> _WHAT THIS TASK INVOLVES_:
Once the line with "KNeighborsRegressor: 0.973 -> 0.993" is found, repeat exactly that line and every one after it until the data below ends, including the last line.

Change listing data:
——————
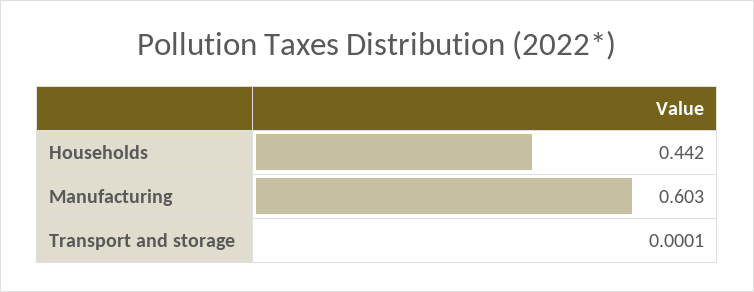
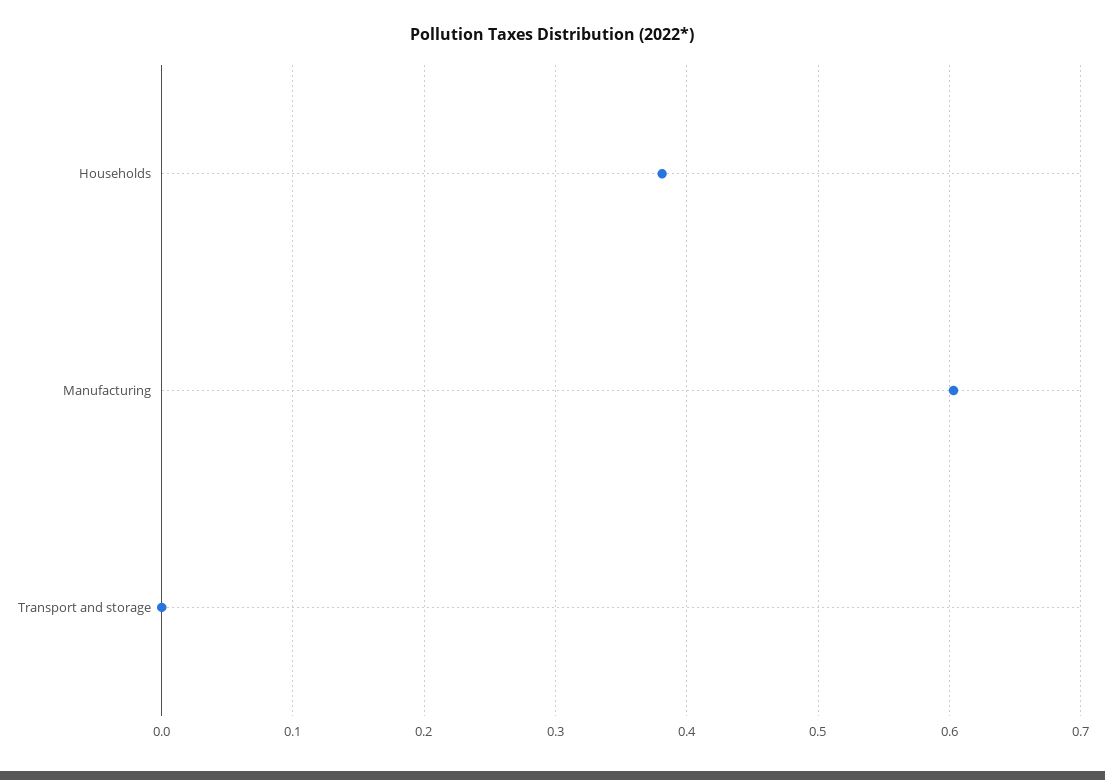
Households: 0.442 -> 0.38

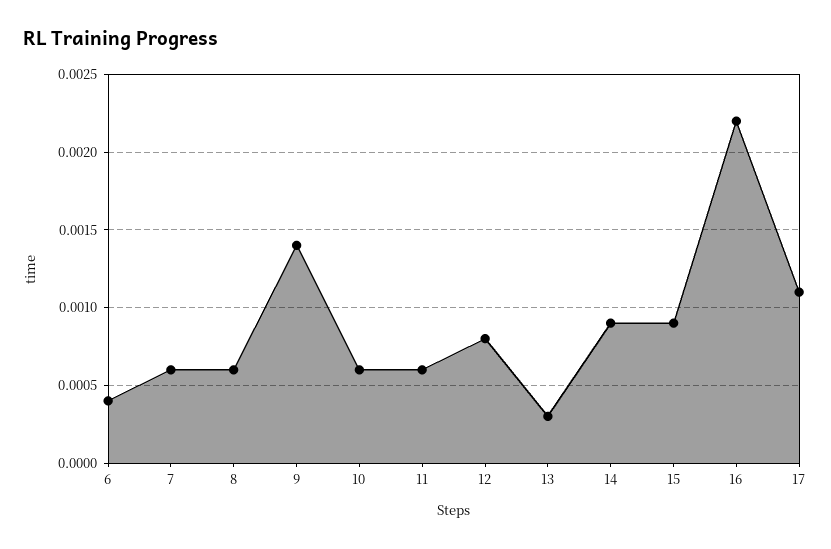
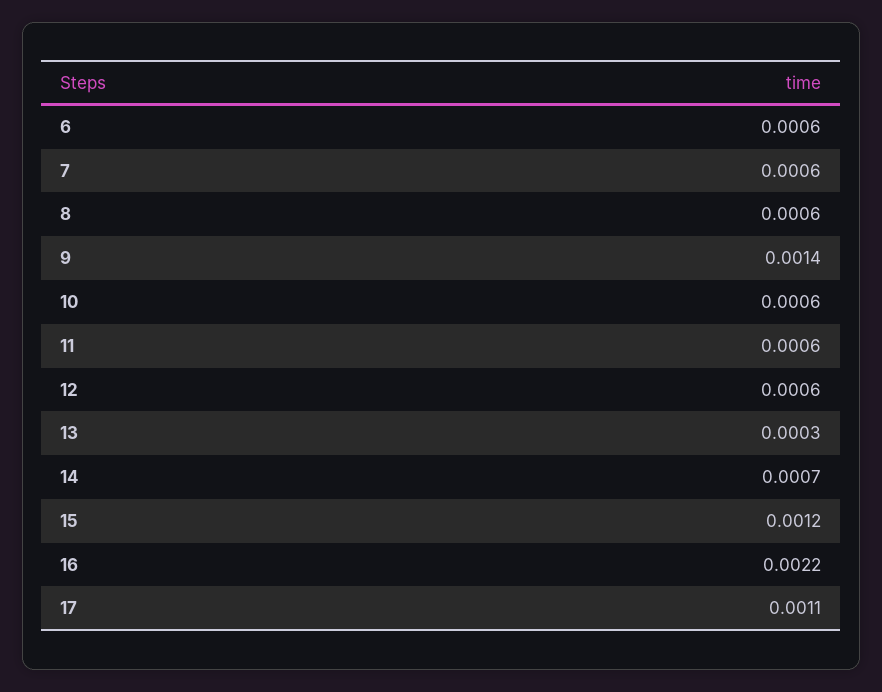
6: 0.0004 -> 0.0006
12: 0.0008 -> 0.0006
14: 0.0009 -> 0.0007
15: 0.0009 -> 0.0012

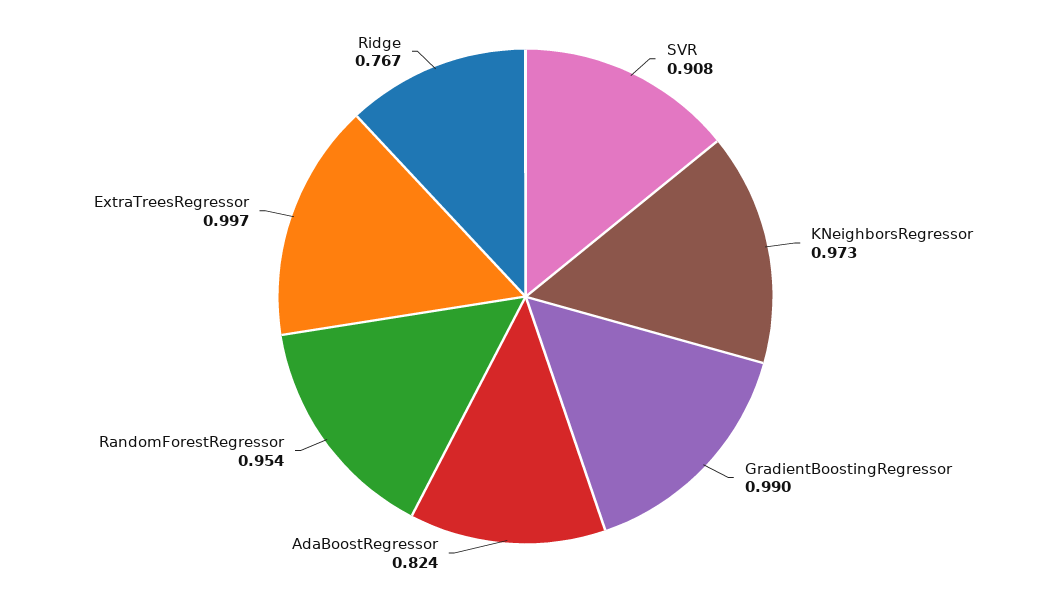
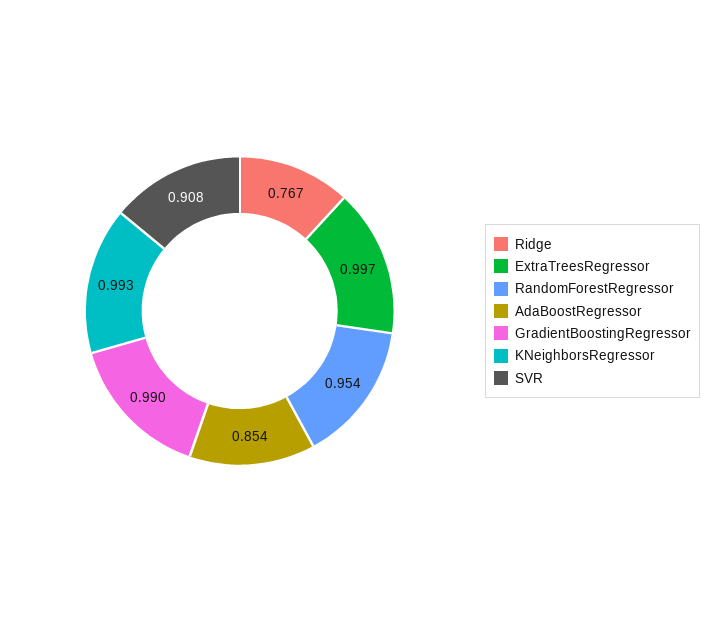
KNeighborsRegressor: 0.973 -> 0.993
AdaBoostRegressor: 0.824 -> 0.854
——————
> _SOLUTION FOR THIS TASK_:
KNeighborsRegressor: 0.973 -> 0.993
AdaBoostRegressor: 0.824 -> 0.854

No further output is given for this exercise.